The latest chapter in the decades-long debate over the ideal use of the Point Reyes National Seashore may come to a close in the coming months as the National Park Service prepares to release an updated usage plan for the park.
The document will determine how the park lands will be split between wildlife preservation and cattle ranching interests in the coming decades. To put it too simply, it’s a battle between cows and elk.
Tule elk were once common throughout California. By the late 1800s, however, over-hunting had severely depleted their population.
Due to a little luck—in 1874, a rancher in the Central Valley spared a few elk sheltering on his property—the elk were saved from extinction. In 1962, the National Park Service established the Point Reyes National Seashore and, in 1978, the Park Service relocated 10 elk from the Central Valley to Tomales Point, a 2,600 acre fenced-in section of the park designated for use by the elk.
The elk began to recover and soon spread out of their designated area onto nearby Park Service lands where ranching is allowed. This resulted in a conflict that has existed ever since: What is the primary purpose of National Parks land, and how should the elk and cows on it be managed?
During the drought years between 2012 and 2014, 250 elk on Tomales Point died, according to a 2015 KTVU report.
“It’s very likely that all of those elk died of thirst during the drought because there are no natural water sources where they’re penned in,” Jeff Miller, an advocate with the Center for Biological Diversity, told the news station.
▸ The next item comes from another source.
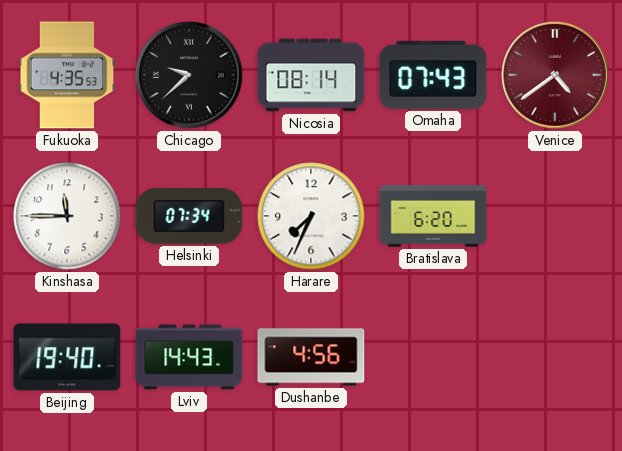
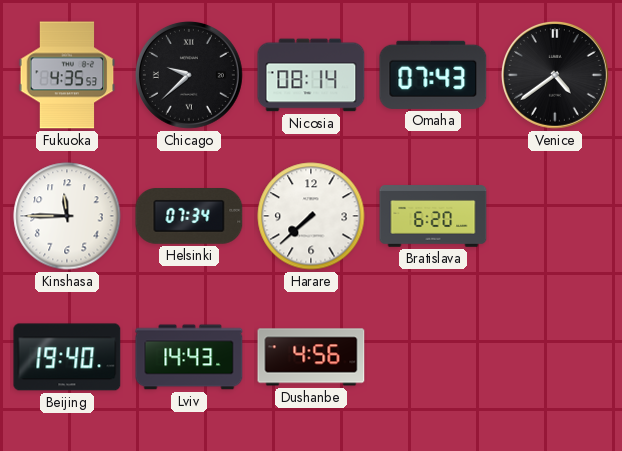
Venice dial: burgundy -> black
Harare: 7:34 -> 7:38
In 2016, the Resource Renewal Institute, a Marin County environmental think tank, sued the Parks Service over its failure to update its general management plan with a new environmental-impact study. The group also accused the Parks Service of “mismanagement” of the Point Reyes National Seashore.
In 2018, as a result of the lawsuit, the Park Service began crafting a new plan to regulate the future uses of the Point Reyes National Seashore lands currently leased to ranchers. In addition to creating the new plan, the Park Service is also required to study the possible environmental impacts of the new plan.
The Park Service’s preferred plan, Alternative B, would, among other things, extend ranching leases for 20 years—current leases are five years long—and require the Park Service to limit the population of adult elk on Drakes Beach to 120 by culling any excess animals.
The agency is expected to release a final version of the new plan in Spring 2020. Once the document is released, members of the public will have 30 days to comment before it is sent to the Park Service’s regional director for final approval.
If you’d like to learn more about the proposed plans, tune into the event below or visit www.nps.gov/pore.
A group of conservationists, biologists, film-makers and local leaders will host a panel discussion at 6pm on April 29. Find more information and RSVP at www.pointreyesrewild.org/events.
Wow. Talk about a load of … misinformation.
No, the elk transported to the Point Reyes Peninsula did not “soon spread out of their designated area.”
The Park Service MOVED them out of their preserve after decades of being limited to it by fencing and a cattle guard on the road. Being confined there, their population DID outgrow the resources available, but that was completely predictable and had they been culled on a responsible basis not so many would have died during the drought. Hunters would have been willing to pay quite substantial fees, I would think, which could have been used for habitat restoration throughout the Seashore. And the drought did not just affect the elk preserve, it affected the entire Seashore. Had the elk had full run of it, without ranching providing stock ponds, it is reasonable than many MORE would have died.
In short, this is not a “news” article. It is a thinly veiled opinion piece casting cattle ranching as the bad guy. The publisher should be ashamed.